Avec habileté, Jean-Michel Guenassia mêle l’Histoire à la fiction, le déroulement chronologique des faits aux bouleversements romanesques. Chaque membre du Club du Balto a droit à ses anecdotes et au récit de son passé, plus ou moins détaillé et dramatique. On apprend au fil du roman que ces exilés aux accents et aux coups de sang qui fascinent Michel sont unis par des enjeux qui dépassent le cercle du Balto. Entre deux voyages dans le bloc de l’Est, l’auteur nous ramène dans le présent de Michel, à sa famille qui se déchire, à ses amies qui lisent Aragon. C’est si bien orchestré que les 750 pages se tournent sans ennui.

Dans ce livre de près de 800 pages, Jean-Michel Guenassia a eu l’ambition d’écrire à la fois le « roman d’une génération » en reconstituant avec minutie les années 1960 (la guerre froide, la question algérienne, l’apparition du rock and roll…) et la « chronique mélancolique d’une adolescence ». Jean-Michel Guenassia évoque le petit monde des réfugiés de l’Est dans le Paris populaire des années 1960.

 Le titre se justifie par le lieu déterminant du roman, l’arrière-salle d’un bistrot parisien fréquenté par Joseph Kessel et par Jean-Paul Sartre, où se retrouvent des hommes qui ont fui le communisme des pays de l’est (Igor, ancien médecin russe menacé par les purges staliniennes, Pavel ancien diplomate bulgare…) mais qui sont tous « d’incorrigibles optimistes ».

Le roman a été salué par la critique unanime (Télérama, Le Point, L’Express, le Nouvel Observateur…) et a trouvé un large public. Il a été couronné par le Prix Goncourt des lycéens le 9 novembre 2009.

Michel Marini avait douze ans en 1959. C’était l’époque du rock’n’ roll et de la guerre d’Algérie. Lui, il était photographe amateur, lecteur compulsif et joueur de baby-foot au Balto de Denfert-Rochereau.
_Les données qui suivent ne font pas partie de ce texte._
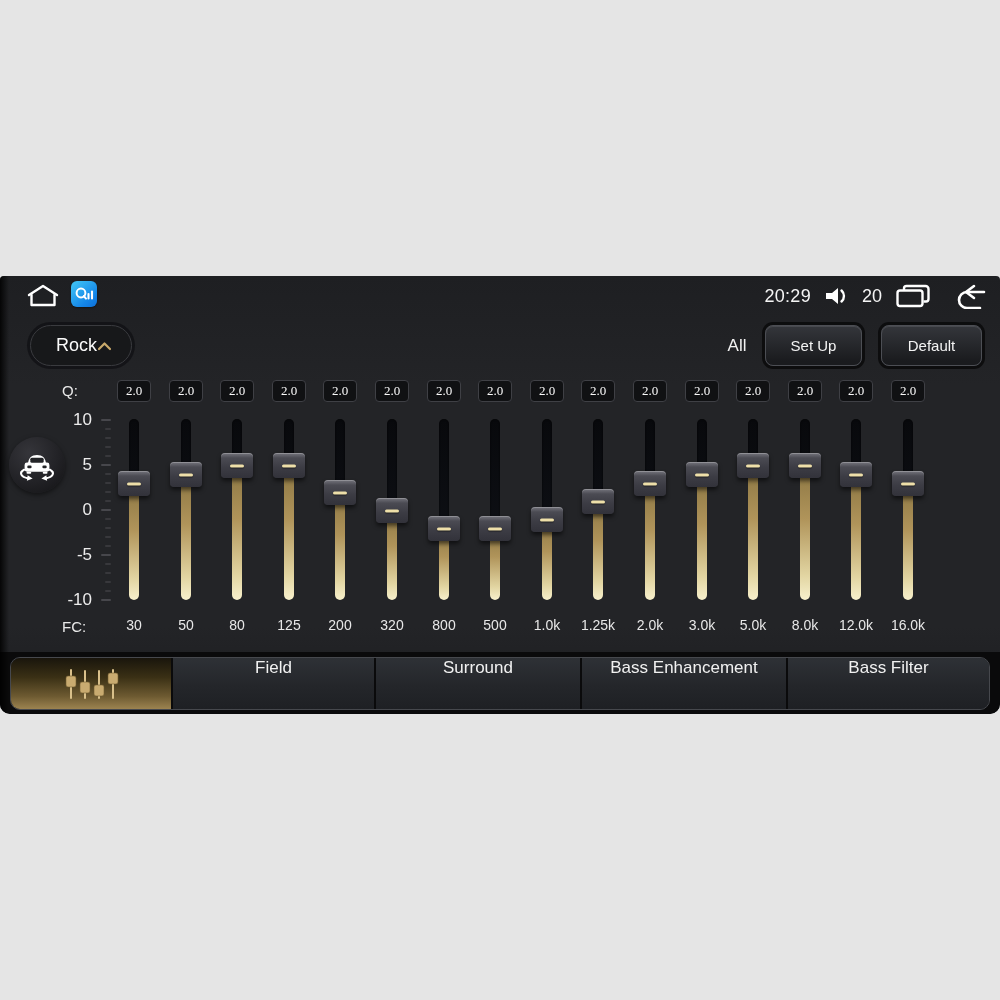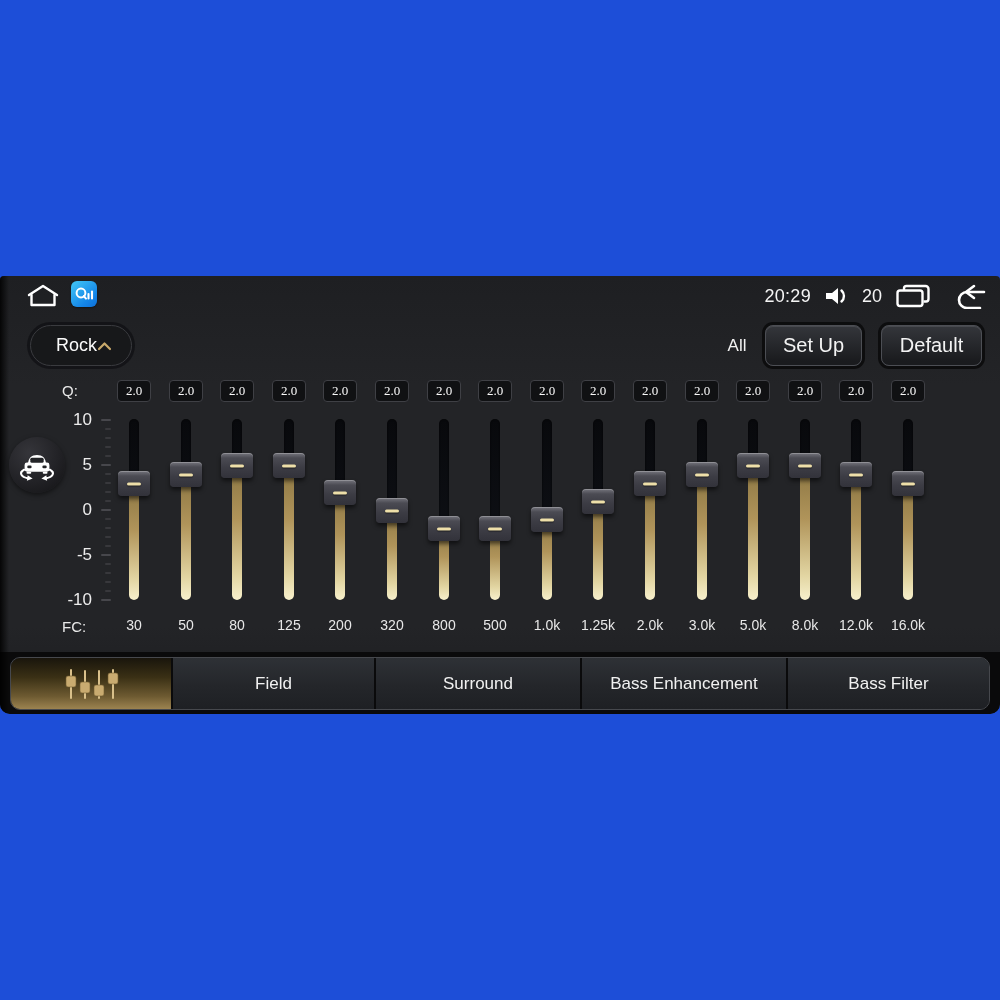--- a/index.html
+++ b/index.html
@@ -5,7 +5,7 @@
   * { margin:0; padding:0; box-sizing:border-box; }
   html,body { background:#ffffff; }
   body { font-family:"Liberation Sans", sans-serif; -webkit-font-smoothing:antialiased; }
-  .page { position:relative; width:1000px; height:1000px; background:#1d4ed8; overflow:hidden; }
+  .page { position:relative; width:1000px; height:1000px; background:#e5e5e5; overflow:hidden; }
 
   
   .screen {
Un roman jamais trop lyrique, avec juste ce qu’il faut de nostalgie, un roman d’atmosphère et d’amitiés, un roman qui nous fait aimer tous ses personnages et Paris encore plus.

L’auteur :

 Jean-Michel Guenassia est un écrivain français, né en  1950 à Alger. Son roman Le Club des incorrigibles optimistes a obtenu le Prix Goncourt des lycéens en novembre 2009.

 Avocat pendant six ans, Jean-Michel Guenassia vit de sa plume en écrivant des scénarios pour la télévision.

 Il publie un roman policier en 1986, Pour cent millions (éditions Liana Lévi, prix Michel-Lebrun), dont il dit « Je ne le renie pas,… mais je n’ai pas donné suite, il me fallait autre chose », puis fait jouer quelques pièces de théâtre, notamment Grand, beau, fort, avec des yeux noirs brûlants…, en 2008 à Avignon.

 Son éditeur Albin Michel présente cependant Le Club des incorrigibles optimistes publié en 2009 comme le premier roman d’un inconnu de 59 ans.